_What needs to be done_
Reproduce a passage from the text on Koeze peanut butter production verbatim, beginning at the words "The roaster isn’t" and stopping after the words "and zero computers.".

_Selected text_
Koeze peanut butter is made using vintage machines that have been around for generations.

The peanut roaster is an old coffee roaster from the 1940s. Inside the roaster, 300-pound batches of peanuts are turned slowly over a flame, roasting gently until they reach a rich golden-brown color. That’s caramelization—the same thing that makes a crusty end of bread or a seared steak so delicious. It imparts a sweet, roasty flavor to the nuts. It also makes the production space smell incredible, like fresh peanut butter cookies that have just come out of the oven.

Using the old equipment isn’t more efficient; compared to most industrial peanut butter production, which employs very hot ovens and conveyor belts to quickly roast thousands of peanuts every hour, the production at Koeze is fairly slow. But while faster production is less expensive, the savings come at the expense of flavor. That fast, hot, conveyor belt roasting doesn’t give the peanuts much of a chance to develop color—or flavor. A lot of commercial peanut butters add molasses (more sugar!) to darken the color and mask the product’s shortcomings.

The roaster isn’t the only old piece of equipment; essentially all of the machinery is old enough that if Albertus Koeze were to walk into the production area today he’d know how to use it. How do they maintain these antiques? “We make our own parts. And we have a really good mechanic,” Martin told me. “But they were made to last. I have a lot more trouble with the new labeling machine than with any of the old ones.”

Making a batch of peanut butter at Koeze takes three people and zero computers.

_Provided material_
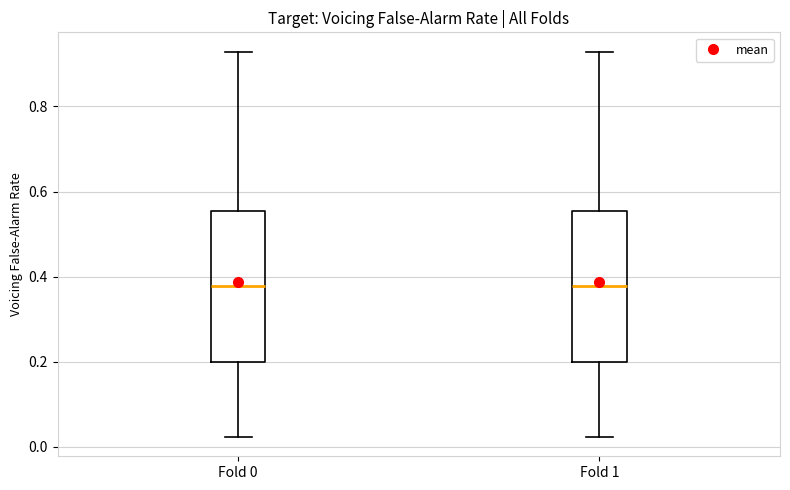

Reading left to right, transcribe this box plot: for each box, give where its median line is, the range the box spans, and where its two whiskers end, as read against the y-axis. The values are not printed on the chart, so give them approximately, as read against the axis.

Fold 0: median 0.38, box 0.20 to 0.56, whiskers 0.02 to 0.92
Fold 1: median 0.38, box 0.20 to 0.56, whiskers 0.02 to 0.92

_Written solution_
The roaster isn’t the only old piece of equipment; essentially all of the machinery is old enough that if Albertus Koeze were to walk into the production area today he’d know how to use it. How do they maintain these antiques? “We make our own parts. And we have a really good mechanic,” Martin told me. “But they were made to last. I have a lot more trouble with the new labeling machine than with any of the old ones.”

Making a batch of peanut butter at Koeze takes three people and zero computers.